In a recent piece, I looked at historically tepid support for historically black colleges or universities—schools, which, just like community colleges, serve far more economically disadvantaged students when compared to “selective” four-year institutions. I noted that these students have a six-year degree-completion rate of 32 percent, compared with a 45 percent rate for black students at all kinds of institutions.
But this data, according to Ray Franke, an assistant professor of higher education at the University of Massachusetts at Boston, doesn’t take into account systemic differences between students, including socioeconomic status or institutional disparities in revenues and wealth. Low-income HBCU students don’t have access to college-prep opportunities and the kind of financial safety nets available to their middle- and upper-income peers.
The same can be said for community college students. As the Jack Cooke Kent Foundation’s new report notes, only 33 percent of community college students actually transfer to a four-year institution within six years.
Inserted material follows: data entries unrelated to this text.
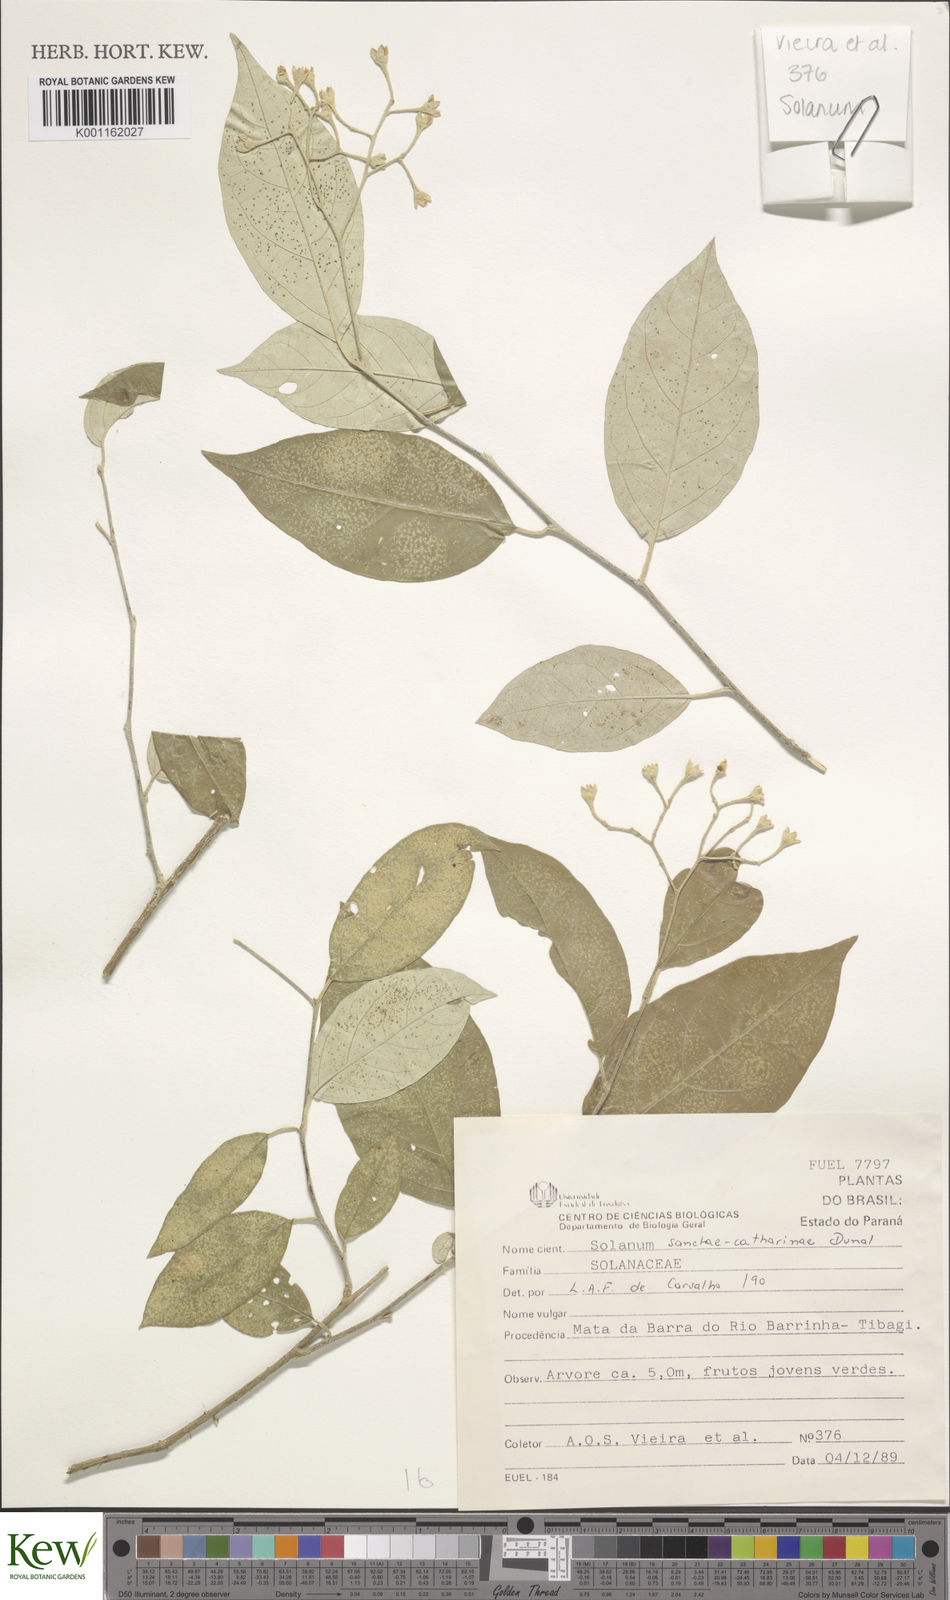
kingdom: Plantae
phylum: Tracheophyta
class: Magnoliopsida
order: Solanales
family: Solanaceae
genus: Solanum
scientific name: Solanum sanctae-catharinae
But “for many community college students, failure to complete a bachelor’s degree is not a measure of their own academic ability, but rather the result of insufficient financial resources, transfer advising, and/or limited course planning.”
A Unique Set of Challenges
We also shouldn’t discount other factors that may inhibit community college students from transferring to a four-year institution in the first place, like the fear of amassing student debt, familial obligations, and a desire to remain close to home.
Sara Goldrick-Rab, a sociology professor, education policy expert and vocal critic of Bloomberg’s Johns Hopkins gift (it made her “sick to [her] stomach”) argues that more attention needs to be paid to the real-world challenges facing the millions of college students who aren’t attending leafy, affluent four-year institutions.
“The biggest issue is that people can’t afford to spend enough time in college to actually finish their darn degrees,” she says in a powerful piece by Ben Casselman in FiveThirtyEight, titled “Shut Up About Harvard,” which argues that society’s obsession with Ivy League schools papers over serious challenges facing a majority of college students. Summarizing Goldrick-Rab’s argument, these students, Casselman writes, “are working while in school, often juggling multiple jobs that don’t readily align with class schedules. They are attending part time, which makes it take longer to graduate and reduces the chances of finishing at all. They are raising children, supporting parents and racking up debt trying to pay for it all.”
All of which emphasizes the importance of both the Jack Cooke Kent Foundation report and last year’s report by the Aspen Institute titled “The Talent Blind Spot.” Equity-focused mega-donors can’t give to community colleges based on direct experience. They can, however, provide support after being convinced, thanks to an ever-growing body of research, that community colleges provide a rich talent pool of economically disadvantaged students who will thrive at elite universities.